[What the task requires]: Work out how many lines below contain the word "wrist", then give that number alone.

[Study material — start]

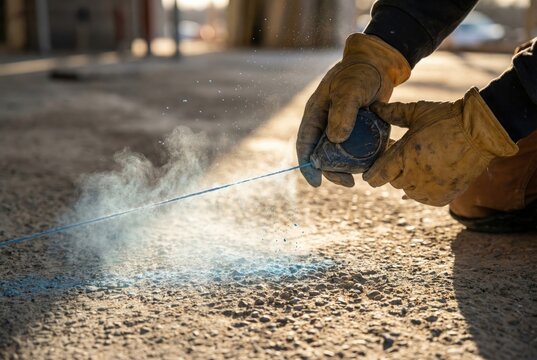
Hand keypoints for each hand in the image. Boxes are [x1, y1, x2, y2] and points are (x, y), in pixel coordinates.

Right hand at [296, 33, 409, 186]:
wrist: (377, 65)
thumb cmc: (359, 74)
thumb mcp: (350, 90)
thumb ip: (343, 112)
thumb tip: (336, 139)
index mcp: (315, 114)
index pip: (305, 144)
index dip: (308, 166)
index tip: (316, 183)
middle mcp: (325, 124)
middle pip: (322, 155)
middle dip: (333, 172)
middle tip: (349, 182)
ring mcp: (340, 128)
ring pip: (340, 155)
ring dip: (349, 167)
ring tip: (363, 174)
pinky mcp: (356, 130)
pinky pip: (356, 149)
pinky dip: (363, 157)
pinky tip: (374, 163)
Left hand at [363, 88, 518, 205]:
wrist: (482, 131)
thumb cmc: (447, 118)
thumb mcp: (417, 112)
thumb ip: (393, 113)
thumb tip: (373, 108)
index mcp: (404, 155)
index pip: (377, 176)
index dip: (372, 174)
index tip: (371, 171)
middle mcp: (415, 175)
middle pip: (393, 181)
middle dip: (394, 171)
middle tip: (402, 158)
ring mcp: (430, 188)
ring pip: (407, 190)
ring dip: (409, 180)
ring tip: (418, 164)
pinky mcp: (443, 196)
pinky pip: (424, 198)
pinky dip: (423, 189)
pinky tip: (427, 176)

[Study material — finish]
[Study material — start]

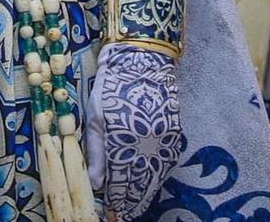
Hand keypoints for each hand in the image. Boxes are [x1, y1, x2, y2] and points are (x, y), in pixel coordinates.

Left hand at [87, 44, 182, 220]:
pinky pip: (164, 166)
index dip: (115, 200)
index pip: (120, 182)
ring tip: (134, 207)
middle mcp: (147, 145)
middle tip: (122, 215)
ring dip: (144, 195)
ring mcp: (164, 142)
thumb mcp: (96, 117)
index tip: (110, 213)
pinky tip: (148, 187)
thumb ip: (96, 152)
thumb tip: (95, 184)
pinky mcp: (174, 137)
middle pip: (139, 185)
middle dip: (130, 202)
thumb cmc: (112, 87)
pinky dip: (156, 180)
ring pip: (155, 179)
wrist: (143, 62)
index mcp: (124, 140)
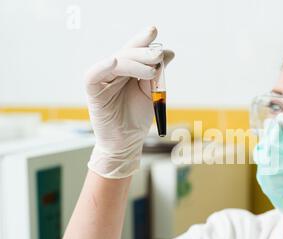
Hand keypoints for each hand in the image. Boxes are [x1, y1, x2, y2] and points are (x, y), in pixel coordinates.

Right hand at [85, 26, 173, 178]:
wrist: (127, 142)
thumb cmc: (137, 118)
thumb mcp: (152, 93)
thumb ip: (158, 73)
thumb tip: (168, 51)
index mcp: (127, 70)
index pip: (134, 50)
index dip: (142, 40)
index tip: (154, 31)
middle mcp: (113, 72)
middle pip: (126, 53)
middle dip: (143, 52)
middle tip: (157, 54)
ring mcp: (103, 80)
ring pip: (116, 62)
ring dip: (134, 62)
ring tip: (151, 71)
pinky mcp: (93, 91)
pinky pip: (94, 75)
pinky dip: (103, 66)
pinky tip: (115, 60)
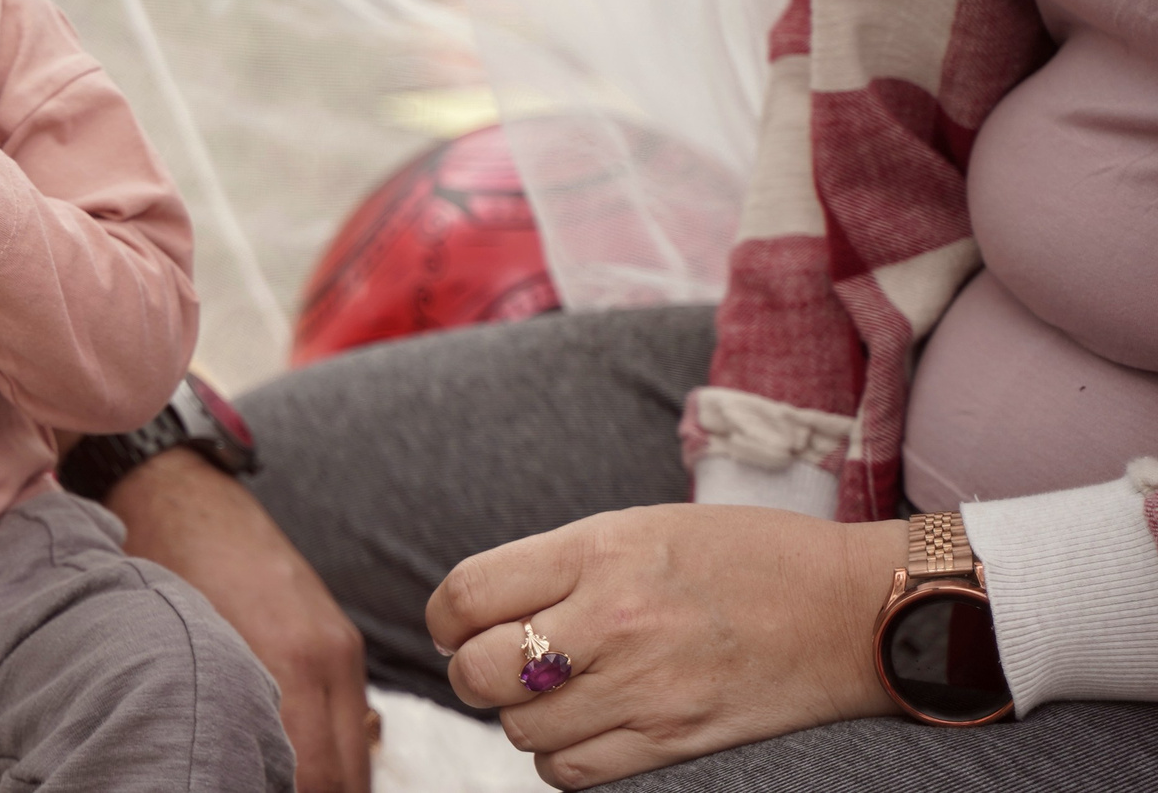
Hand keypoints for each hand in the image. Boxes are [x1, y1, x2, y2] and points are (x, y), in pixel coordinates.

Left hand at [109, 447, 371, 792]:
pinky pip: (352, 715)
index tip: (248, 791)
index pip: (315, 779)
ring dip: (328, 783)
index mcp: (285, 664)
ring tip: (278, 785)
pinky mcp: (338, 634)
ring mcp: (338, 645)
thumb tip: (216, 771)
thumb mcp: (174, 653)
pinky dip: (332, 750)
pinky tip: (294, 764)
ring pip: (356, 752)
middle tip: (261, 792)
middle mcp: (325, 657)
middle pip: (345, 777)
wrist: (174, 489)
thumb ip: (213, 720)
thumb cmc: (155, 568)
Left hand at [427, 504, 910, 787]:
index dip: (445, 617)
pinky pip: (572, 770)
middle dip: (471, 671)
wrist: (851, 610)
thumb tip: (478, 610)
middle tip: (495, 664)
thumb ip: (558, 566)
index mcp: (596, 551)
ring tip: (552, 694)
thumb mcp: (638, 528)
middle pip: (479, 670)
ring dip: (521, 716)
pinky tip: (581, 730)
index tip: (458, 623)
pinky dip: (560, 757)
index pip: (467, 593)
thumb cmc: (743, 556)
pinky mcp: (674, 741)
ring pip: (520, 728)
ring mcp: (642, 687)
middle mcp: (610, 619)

[Study material — finish]

[Reply]: 6